There has been much debate about how areas experiencing renewable explosive growth can manage the myriad of intermittent sources of electricity. But these are mainly focused on regions with mature power grids and relatively static growth in demand. What if you tried to grow renewable energy at the same time that you tried to grow a grid?
A team of researchers from the EU and the US. USA He decided to find out what a good renewable policy might look like in West Africa, an area similar in size to the 48 contiguous US states. USA But made up of 16 different countries. Some of these nations already get a sizable chunk of their power from renewables in the form of hydropower, but demand is expected to more than double in the next decade or so. Although renewables like solar and wind are likely to play a role based solely on their price, the researchers' analysis suggests that a smart, international grid can balance hydro, wind, and solar to produce a much greener grid. .
Hydro like a giant battery
The new job has a mix of approaches. It runs in the context of the expectation that West African electricity demand will explode in the next decade. Right now, the region has nearly 400 million residents consuming just over 100 terawatt-hours a year (compared to 4,000TW-hr in the United States). By 2030, that demand is expected to exceed 200TW-h, a four-fold increase from demand in 2015.
At the moment, large hydroelectric facilities in West Africa produce around 20 percent of the region's electricity. The rest is mainly supplied by a combination of natural gas and oil generating plants. The additional hydropower plants are in various stages of planning and construction, and the first large solar installations have been opened there in recent years.
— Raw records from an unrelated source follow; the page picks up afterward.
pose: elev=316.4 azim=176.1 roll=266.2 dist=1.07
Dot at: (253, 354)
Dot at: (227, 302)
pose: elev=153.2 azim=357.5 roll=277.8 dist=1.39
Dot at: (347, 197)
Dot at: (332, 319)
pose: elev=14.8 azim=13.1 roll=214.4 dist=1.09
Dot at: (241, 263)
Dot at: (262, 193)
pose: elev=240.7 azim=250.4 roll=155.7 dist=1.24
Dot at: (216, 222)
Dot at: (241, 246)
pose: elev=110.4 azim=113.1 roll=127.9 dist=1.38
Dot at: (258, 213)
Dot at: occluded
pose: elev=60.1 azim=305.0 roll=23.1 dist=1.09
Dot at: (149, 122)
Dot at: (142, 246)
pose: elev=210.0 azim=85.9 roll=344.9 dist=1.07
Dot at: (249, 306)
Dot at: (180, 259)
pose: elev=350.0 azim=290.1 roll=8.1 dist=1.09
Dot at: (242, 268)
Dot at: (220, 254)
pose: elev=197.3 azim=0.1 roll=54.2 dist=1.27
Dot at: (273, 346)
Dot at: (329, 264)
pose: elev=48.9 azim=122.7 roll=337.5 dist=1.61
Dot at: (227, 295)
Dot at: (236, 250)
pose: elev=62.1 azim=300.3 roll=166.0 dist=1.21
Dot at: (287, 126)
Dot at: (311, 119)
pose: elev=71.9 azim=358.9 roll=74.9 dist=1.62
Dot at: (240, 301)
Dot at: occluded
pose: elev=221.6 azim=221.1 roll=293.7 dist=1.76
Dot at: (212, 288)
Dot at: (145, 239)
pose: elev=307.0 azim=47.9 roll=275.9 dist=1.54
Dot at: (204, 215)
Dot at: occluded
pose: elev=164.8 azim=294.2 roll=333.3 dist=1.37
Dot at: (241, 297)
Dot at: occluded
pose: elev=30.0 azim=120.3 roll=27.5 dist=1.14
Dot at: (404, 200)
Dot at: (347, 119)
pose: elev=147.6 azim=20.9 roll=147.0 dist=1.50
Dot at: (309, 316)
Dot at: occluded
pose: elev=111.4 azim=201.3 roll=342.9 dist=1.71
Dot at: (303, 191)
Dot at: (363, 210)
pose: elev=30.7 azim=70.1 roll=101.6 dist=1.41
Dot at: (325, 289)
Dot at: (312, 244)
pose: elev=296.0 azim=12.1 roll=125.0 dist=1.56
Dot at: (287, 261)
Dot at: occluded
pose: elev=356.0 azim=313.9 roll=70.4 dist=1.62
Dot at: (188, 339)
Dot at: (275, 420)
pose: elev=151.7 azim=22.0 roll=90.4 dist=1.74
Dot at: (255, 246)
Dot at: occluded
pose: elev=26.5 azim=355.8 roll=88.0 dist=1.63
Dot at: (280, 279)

However, beyond the growing demand, researchers are interested in discovering how to make the most of the renewable resources available in West Africa. To do this, they analyze how well planned and existing hydropower can serve as a battery-like resource for the addition of intermittent renewable energy such as wind and solar. This requires balancing a combination of retaining a sufficient amount of water behind the dams to keep them running, as well as allowing sufficient flow from the dam to keep the river basin viable. However, within these limits, the dam can contain a sufficient quantity of water and use it to compensate for any deficiencies in the production of other renewable energies.
Time to model
To understand the potential here, the researchers created a computer model that incorporated data on the basic statistics of each dam (or planned dam): incoming flow and precipitation, evaporation of the reservoir, minimum outgoing flow required, and the minimum amount of water that must retain prey, each updated hourly for an entire year using past data. They then used this to calculate an hourly measure of limits on the dam's electricity generation: how much more could it expect to generate if renewables fall short?
With that in hand, the researchers combined this capability with various potential wind and solar projects in a variety of settings. These included a basic case of simply expanding the renewable deployment to match the hydropower's ability to support it; one where the effects of climate change on precipitation were considered; one where wind and solar facilities were strategically oversized to boost production when conditions were mediocre; and one where different nations linked and managed their networks to maximize renewable production.
Well for now, not with growth
The good news is that, at least for the foreseeable future, climate change poses no problem for a hydro-focused plan like this. There are some changes in rainfall over the next decade, but they are minor and largely due to drier regions becoming drier. Since hydroelectric plants do not tend to be located in dry areas to begin with, this has very limited impact.
Another conclusion is that "excess supply,quot; —building more renewable capacity than is technically necessary — can be highly effective. This approach ensures that, at times of maximum productivity, renewable production will exceed demand and should be limited. But, in the researchers' model, an overproduction of 25-30 percent avoided the use of hydroelectric power that could be deployed at times when it was most urgently needed. The net result is that this scenario increased overall use of renewable energy by 20 percent. In other words, although a certain amount of renewable generation was wasted, the overall loss at the system level was quite small.
And, in general, the system is effective. Even in the baseline scenario, the researchers estimate that it could provide almost half of the region's current energy demands in a good year. Increased solar generation could increase that figure by 20 percent. And adding connections and management to the cross-border network could maximize production on approximately 70 percent of the region's current needs.
The downside is that, in just a decade, that 70 percent figure is expected to drop to about 32 percent. That being said, parts of North West Africa border the Sahara and have the potential for a massive increase in solar productivity, and the authors did not consider the potential of the pumped hydro, which can reverse the flow of water in dams for potential store generator for later. The combination of excess solar production and sets of dams acting as a giant battery could substantially increase the productivity of renewable energy.
Sharing is showing interest
In any case, the report makes it clear that not only rich and industrialized countries can benefit from the continuing drop in the price of renewable energy. Even with the added costs of overproduction, the authors estimate that the system could work at a price that is about 10 percent cheaper than expanding the cost of natural gas.
However, one of the challenges will be balancing the political needs and expectations of 16 different countries. Right now, those with access to good water resources are planning to meet their climate commitments by using them. Without a doubt, it will take a lot of work to get them to agree to export part of that energy in exchange for receiving renewable energy generated by facilities in another country that have not yet been built.
Nature Sustainability, 2020. DOI: 10.1038 / s41893-020-0539-0 (About DOIs).